Study text:
Notify that that the instance will be shut down within two minutes.
Notify when a Spot Instance is at elevated risk of interruption, this signal can arrive sooner than the two-minute Spot Instance interruption notice.

Choosing between the two depends on the transition you want for the player. Both cases deploy DaemonSet that listens to either notification and notifies every game server running on the EC2 instance. It also prevents new game-servers from running on this instance.

The daemon set pulls from the instance metadata every five seconds denoted by POLL_INTERVAL as follows:

while http_status=$(curl -o /dev/null -w '%{http_code}' -sL ${NOTICE_URL}); [ ${http_status} -ne 200 ]; do
  echo $(date): ${http_status}
  sleep ${POLL_INTERVAL}
done

where NOTICE_URL can be either

NOTICE_URL=”http://169.254.169.254/latest/meta-data/spot/termination-time”

Or, for the second option:

NOTICE_URL=”http://169.254.169.254/latest/meta-data/events/recommendations/rebalance”

The command that notifies all the game-servers about the interruption is:

kubectl drain ${NODE_NAME} --force --ignore-daemonsets --delete-local-data

From that point, every game server that runs on the instance gets notified by the Unix signal SIGTERM.

In our example server.py, we tell the OS to signal the Python process and complete the sig_handler function. The example prompts a message to every connected player regarding the incoming interruption.

def sig_handler(signum, frameframe):
  log('Signal handler called with signal',signum)
  model.send_talk("WARN game server maintenance is pending - your universe is saved")

def main():
    ..
    signal.signal(signal.SIGTERM,sig_handler)

Why Agones?

Work request 1: Please say whether each statement agrees with the Spot interruption text, answering yes or no and quoting the deciding words. (a) The daemon set checks the instance metadata every five seconds. (b) Game servers on the instance are notified by the Unix signal SIGKILL. (c) The rebalance signal always arrives after the two-minute interruption notice.
Work request 2: Write the next part of the Spot interruption text, continuing after its last line.

Information shown:
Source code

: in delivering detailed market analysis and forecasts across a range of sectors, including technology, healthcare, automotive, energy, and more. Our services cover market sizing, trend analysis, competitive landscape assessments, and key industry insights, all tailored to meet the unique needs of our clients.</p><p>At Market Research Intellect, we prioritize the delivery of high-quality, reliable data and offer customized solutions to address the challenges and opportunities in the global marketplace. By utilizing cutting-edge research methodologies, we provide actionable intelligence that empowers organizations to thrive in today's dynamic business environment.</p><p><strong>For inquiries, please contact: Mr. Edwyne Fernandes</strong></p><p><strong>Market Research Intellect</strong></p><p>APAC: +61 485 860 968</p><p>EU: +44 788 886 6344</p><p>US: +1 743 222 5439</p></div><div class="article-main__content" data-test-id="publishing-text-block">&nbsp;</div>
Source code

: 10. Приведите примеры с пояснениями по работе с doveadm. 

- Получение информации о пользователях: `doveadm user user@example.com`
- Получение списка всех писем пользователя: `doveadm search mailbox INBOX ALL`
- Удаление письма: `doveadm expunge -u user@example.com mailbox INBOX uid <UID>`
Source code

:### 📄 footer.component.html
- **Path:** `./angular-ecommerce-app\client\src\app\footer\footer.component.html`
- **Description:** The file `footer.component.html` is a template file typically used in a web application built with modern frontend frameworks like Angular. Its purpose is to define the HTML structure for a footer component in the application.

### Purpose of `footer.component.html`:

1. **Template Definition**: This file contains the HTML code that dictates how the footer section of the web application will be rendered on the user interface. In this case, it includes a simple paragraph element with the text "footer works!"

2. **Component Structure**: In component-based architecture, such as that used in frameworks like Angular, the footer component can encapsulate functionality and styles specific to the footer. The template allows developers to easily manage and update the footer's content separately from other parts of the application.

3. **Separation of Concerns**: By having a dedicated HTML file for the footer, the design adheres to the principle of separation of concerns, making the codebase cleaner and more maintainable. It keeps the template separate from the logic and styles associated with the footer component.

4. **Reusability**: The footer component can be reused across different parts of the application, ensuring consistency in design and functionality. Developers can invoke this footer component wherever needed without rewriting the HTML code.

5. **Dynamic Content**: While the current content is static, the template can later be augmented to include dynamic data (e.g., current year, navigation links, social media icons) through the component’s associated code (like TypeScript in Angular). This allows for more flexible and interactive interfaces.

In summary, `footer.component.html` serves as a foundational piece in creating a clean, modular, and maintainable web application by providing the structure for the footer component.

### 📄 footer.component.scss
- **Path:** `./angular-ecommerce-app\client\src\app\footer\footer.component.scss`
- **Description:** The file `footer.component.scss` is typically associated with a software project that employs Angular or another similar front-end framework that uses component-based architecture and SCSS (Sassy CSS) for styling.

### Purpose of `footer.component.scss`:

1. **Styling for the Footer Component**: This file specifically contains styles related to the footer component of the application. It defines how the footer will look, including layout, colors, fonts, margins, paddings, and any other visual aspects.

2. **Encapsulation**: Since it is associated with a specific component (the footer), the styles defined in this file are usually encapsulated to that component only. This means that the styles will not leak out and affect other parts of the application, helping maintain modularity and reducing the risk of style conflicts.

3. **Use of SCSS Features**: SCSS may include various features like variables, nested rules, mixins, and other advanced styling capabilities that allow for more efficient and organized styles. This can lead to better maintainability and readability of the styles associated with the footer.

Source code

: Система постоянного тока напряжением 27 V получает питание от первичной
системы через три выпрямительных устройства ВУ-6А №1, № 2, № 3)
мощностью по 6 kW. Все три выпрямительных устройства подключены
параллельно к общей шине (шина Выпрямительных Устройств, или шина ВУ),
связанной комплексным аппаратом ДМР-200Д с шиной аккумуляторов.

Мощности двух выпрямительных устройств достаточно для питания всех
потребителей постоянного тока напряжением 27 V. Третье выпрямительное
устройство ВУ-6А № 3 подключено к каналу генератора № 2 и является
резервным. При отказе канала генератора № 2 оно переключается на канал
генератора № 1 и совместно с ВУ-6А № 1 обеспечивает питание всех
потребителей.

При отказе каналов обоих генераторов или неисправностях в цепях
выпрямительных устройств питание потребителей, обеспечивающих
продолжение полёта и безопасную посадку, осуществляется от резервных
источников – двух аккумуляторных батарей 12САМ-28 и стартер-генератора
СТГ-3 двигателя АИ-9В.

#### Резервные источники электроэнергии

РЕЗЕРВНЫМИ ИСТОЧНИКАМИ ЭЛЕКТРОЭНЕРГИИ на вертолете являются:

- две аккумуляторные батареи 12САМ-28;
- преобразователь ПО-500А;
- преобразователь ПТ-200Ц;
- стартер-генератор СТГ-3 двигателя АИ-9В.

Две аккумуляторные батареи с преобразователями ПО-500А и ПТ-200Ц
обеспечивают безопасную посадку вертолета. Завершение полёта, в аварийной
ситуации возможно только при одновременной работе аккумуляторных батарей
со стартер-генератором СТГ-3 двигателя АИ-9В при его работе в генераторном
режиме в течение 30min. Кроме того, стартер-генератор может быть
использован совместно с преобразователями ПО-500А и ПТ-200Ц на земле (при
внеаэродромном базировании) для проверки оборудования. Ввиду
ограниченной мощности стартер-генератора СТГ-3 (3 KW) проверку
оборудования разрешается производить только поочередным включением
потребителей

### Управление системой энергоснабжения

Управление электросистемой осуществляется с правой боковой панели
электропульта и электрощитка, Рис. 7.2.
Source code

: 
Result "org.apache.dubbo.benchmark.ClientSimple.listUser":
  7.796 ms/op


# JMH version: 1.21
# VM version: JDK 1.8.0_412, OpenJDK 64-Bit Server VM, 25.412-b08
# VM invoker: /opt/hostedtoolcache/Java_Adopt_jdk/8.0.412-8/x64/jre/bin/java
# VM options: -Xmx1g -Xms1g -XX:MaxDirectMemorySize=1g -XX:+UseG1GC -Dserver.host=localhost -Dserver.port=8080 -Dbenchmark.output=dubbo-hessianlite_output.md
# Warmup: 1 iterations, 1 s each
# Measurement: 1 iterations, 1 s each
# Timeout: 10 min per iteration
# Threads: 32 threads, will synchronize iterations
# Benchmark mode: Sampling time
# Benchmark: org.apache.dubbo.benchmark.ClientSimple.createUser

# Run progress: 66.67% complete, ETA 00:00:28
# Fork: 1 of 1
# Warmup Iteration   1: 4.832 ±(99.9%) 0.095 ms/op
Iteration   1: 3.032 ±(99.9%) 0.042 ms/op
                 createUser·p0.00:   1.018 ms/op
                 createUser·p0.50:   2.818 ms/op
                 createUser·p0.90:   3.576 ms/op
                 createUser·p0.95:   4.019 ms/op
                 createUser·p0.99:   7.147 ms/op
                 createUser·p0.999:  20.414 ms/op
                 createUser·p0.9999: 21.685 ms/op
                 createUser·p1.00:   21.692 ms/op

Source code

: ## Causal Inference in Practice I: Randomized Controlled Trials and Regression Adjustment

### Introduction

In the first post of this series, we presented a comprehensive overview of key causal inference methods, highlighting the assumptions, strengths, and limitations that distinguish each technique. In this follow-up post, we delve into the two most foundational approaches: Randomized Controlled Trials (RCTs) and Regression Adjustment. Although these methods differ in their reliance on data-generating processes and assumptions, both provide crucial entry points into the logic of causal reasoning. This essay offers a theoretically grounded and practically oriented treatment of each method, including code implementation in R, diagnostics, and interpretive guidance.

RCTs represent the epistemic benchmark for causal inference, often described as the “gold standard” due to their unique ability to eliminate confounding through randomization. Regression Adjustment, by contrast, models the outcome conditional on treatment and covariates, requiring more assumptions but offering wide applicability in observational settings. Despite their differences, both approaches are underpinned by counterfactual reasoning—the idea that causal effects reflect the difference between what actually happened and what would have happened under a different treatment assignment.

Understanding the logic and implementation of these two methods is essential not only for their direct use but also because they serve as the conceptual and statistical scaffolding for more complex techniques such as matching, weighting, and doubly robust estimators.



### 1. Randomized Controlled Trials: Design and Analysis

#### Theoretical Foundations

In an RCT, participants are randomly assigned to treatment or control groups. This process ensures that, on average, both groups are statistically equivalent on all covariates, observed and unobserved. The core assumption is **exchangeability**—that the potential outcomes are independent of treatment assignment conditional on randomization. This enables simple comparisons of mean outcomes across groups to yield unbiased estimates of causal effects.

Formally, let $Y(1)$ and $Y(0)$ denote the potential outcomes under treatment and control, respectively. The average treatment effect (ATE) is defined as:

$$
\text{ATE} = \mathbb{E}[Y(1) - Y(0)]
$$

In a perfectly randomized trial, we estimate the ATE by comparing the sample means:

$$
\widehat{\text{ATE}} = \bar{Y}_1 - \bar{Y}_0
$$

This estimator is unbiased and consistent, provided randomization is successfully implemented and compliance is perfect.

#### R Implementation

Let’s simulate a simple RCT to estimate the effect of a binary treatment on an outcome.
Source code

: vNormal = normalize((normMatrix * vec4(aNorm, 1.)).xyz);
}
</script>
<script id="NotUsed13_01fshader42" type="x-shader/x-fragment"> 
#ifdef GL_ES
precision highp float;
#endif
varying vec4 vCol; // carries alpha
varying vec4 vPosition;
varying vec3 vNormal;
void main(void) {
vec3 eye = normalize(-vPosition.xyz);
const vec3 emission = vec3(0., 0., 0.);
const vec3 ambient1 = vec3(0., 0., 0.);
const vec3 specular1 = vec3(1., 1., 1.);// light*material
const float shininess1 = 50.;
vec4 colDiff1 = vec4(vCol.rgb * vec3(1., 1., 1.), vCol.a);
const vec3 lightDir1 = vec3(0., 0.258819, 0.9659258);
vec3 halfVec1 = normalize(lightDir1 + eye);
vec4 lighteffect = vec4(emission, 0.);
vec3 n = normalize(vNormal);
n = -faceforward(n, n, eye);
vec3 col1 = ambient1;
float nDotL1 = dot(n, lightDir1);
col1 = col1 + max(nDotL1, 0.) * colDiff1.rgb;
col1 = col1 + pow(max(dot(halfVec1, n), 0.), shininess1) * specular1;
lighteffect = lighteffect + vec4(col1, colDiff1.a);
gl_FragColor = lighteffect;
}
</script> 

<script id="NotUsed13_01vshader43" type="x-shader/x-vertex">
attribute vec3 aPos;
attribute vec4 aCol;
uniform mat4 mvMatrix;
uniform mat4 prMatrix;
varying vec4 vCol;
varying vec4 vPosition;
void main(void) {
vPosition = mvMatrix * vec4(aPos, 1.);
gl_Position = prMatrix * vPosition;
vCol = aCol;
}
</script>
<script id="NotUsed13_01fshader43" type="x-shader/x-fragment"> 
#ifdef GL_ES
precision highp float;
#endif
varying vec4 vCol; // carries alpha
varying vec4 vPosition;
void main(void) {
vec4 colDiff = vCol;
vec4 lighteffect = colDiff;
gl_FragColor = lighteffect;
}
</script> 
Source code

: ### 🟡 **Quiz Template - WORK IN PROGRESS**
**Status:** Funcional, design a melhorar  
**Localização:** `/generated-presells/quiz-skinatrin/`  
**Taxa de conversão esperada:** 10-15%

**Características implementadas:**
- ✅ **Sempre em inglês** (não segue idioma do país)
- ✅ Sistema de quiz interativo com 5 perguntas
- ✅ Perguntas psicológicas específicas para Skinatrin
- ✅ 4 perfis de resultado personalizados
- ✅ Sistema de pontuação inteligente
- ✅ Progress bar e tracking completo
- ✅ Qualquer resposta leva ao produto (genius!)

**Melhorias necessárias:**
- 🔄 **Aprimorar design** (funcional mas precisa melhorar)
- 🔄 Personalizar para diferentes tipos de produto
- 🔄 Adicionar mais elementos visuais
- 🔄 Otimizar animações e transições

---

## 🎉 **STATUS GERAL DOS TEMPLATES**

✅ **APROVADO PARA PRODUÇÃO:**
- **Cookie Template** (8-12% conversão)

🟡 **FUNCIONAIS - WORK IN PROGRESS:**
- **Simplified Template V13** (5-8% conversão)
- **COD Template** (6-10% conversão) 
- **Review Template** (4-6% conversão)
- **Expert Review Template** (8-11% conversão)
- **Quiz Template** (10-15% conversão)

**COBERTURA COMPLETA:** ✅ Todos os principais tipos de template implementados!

Task answer 1:
(a) Yes: "The daemon set pulls from the instance metadata every five seconds denoted by POLL_INTERVAL"
(b) No: "every game server that runs on the instance gets notified by the Unix signal SIGTERM."
(c) No: "this signal can arrive sooner than the two-minute Spot Instance interruption notice."

Task answer 2:
Agones orchestrates game servers via declarative configuration in order to manage groups of ready game-servers to play. It also offers integrated SDK for managing game server lifecycle, health, and configuration. Finally, it runs on Kubernetes, so it is an all-up open-source platform that runs anywhere. The Agones SDK is easily implemented. Furthermore, combining the compute platform AWS and Agones offers the most secure, resilient, scalable, and cost-effective method for running an MMO.

In our example, we implemented the /health in agones_health and /allocate in agones_allocate calls. Then, the agones_health() called upon the server init to indicate that it is ready to assign new players.

def agones_allocate(model):
  url="http://localhost:"+agones_port+"/allocate"
  req = urllib2.Request(url)
  req.add_header('Content-Type','application/json')
  req.add_data('')
  r = urllib2.urlopen(req)
  resp=r.getcode()
  log('agones- Response code from agones allocate was:',resp)
  model.send_talk("new player joined - reporting to agones the server is allocated")

The agones_health() using the native health and relay its health to keep the game-server in a viable state.

def agones_health(model):
  url="http://localhost:"+agones_port+"/health"
  req = urllib2.Request(url)
  req.add_header('Content-Type','application/json')
  req.add_data('')
  while True:
    model.ishealthy()
    r = urllib2.urlopen(req)
    resp=r.getcode()
    log('agones- Response code from agones health was:',resp)
    time.sleep(10)

The main() function forks a new process that reports health. Agones manages the port allocation and maintains the game state, e.g., Allocated, Scheduled, Shutdown, Creating, and Unhealthy.

def main():
    …
    server = Server((host, port), Handler)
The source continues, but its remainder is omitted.